Cerebral activity in monkeys <i>Papio anubis</i> during the perception of conspecific and heterospecific agonistic vocalizations: A functional Near Infrared Spectroscopy study

authors

  • Debracque Coralie
  • Gruber Thibaud
  • Lacoste Romain
  • Meguerditchian Adrien
  • Grandjean Didier

document type

UNDEFINED

abstract

Abstract Are conspecific emotional vocalizations special? Although often investigated in non-human primates using functional magnetic resonance imaging or positron emission tomography, it remains unclear whether the listening of conspecific vocal emotions leads to similar or different cerebral activations when compared to heterospecific calls (i.e. expressed by another primate species). Using a neuroimaging technique rarely employed in monkeys so far, functional Near Infrared Spectroscopy (fNIRS), the present study investigated cortical temporal activities during exposure to both conspecific and heterospecific calls in three female adult baboons ( Papio anubis ).

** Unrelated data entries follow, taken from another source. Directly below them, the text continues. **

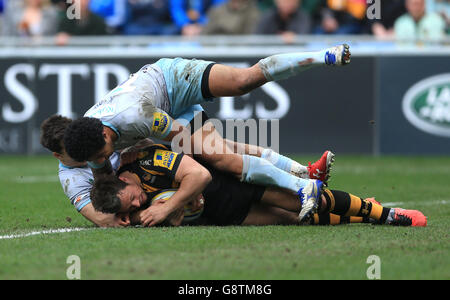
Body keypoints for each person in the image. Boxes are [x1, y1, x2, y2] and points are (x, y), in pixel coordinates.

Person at [63, 44, 351, 224]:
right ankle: (303, 176)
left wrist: (183, 196)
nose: (103, 160)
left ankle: (322, 55)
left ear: (103, 133)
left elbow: (181, 142)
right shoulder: (91, 141)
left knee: (242, 83)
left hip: (172, 80)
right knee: (224, 154)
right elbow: (105, 186)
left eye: (103, 154)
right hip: (160, 112)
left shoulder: (135, 115)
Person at [41, 115, 333, 227]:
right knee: (287, 217)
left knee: (218, 147)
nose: (88, 154)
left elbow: (150, 147)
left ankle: (303, 173)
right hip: (178, 200)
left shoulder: (93, 136)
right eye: (75, 152)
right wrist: (161, 205)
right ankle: (341, 205)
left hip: (180, 172)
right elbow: (106, 220)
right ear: (58, 155)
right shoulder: (72, 180)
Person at [90, 144, 428, 227]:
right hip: (225, 216)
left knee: (312, 203)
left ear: (124, 180)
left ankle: (384, 214)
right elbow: (146, 215)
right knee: (294, 220)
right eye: (129, 209)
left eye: (132, 199)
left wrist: (174, 204)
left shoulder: (148, 160)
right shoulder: (130, 207)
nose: (137, 204)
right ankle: (358, 212)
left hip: (233, 187)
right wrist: (135, 217)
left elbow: (199, 177)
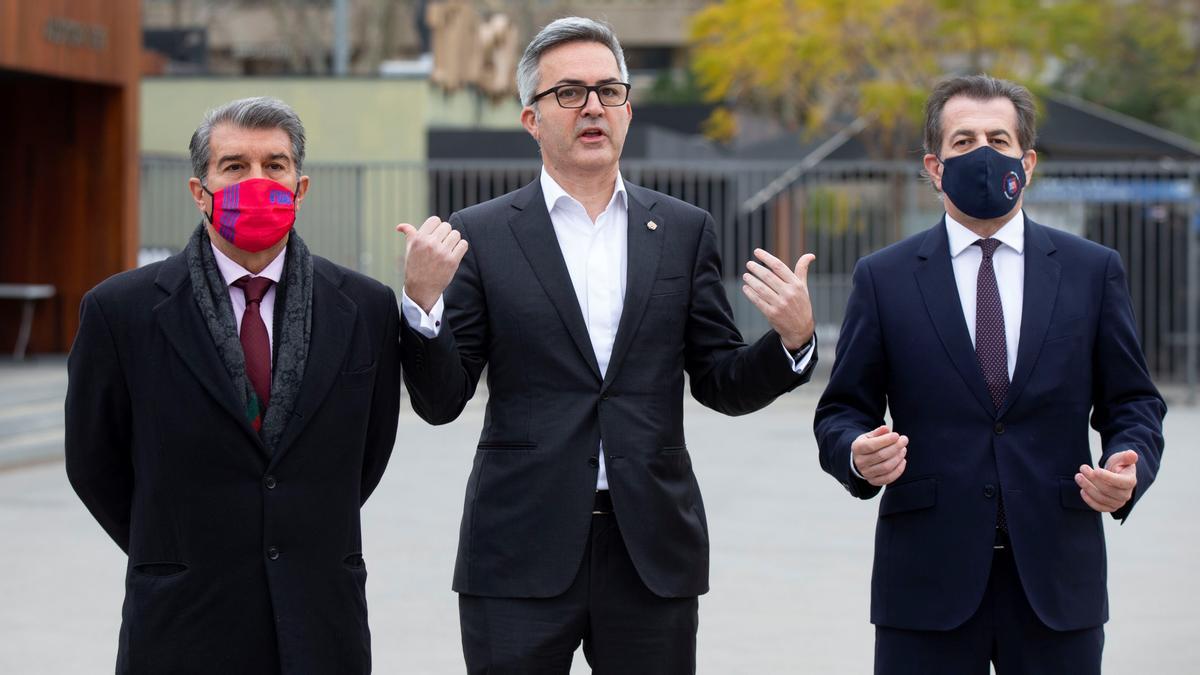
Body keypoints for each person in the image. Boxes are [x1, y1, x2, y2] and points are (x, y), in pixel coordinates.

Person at [397, 16, 818, 674]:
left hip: (649, 549)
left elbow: (719, 379)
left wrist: (791, 341)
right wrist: (424, 305)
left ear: (627, 109)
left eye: (608, 90)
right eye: (568, 93)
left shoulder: (682, 230)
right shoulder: (482, 234)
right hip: (517, 550)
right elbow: (442, 399)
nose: (592, 106)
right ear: (531, 118)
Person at [814, 74, 1166, 674]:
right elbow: (842, 410)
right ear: (933, 165)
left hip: (1057, 580)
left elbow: (1132, 402)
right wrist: (856, 452)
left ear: (1027, 162)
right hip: (925, 583)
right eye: (964, 141)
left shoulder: (1091, 271)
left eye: (999, 140)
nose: (984, 154)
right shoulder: (885, 277)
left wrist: (1127, 461)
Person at [65, 96, 402, 673]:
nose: (257, 180)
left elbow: (366, 455)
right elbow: (94, 463)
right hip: (182, 621)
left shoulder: (365, 307)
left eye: (275, 166)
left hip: (320, 624)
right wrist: (171, 547)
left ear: (300, 187)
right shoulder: (120, 311)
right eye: (234, 166)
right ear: (200, 191)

The three subjects were lightly anesthetized and passively exposed to agonistic baboon and chimpanzee ( Pan troglodytes ) vocalizations, as well as energy matched white noises in order to control for this low-level acoustic feature. Despite inter-individual variabilities, permutation test analyses on the extracted OxyHemoglobin signal revealed for two subjects out of three significant differences between the passive listening of baboon versus chimpanzee stimuli. Additionally, in one subject, a modulation of the left temporal cortex activity was found for the perception of baboon calls contrasted to chimpanzee vocalizations as well as for the passive listening of baboon white noises compared to chimpanzee ones. Although the lack of generalization of those findings in all three subjects prevents us to drawn any conclusion and that more subjects would be needed, the hypothesis that baboons’ cortical temporal regions may be more sensitive to the processing of conspecific sounds compared to heterospecific stimuli is not excluded. Our study highlights that fNIRS may be a promising alternative to further investigate the auditory mechanisms at play in the right and left baboons’ temporal cortices for the processing of emotional vocalizations.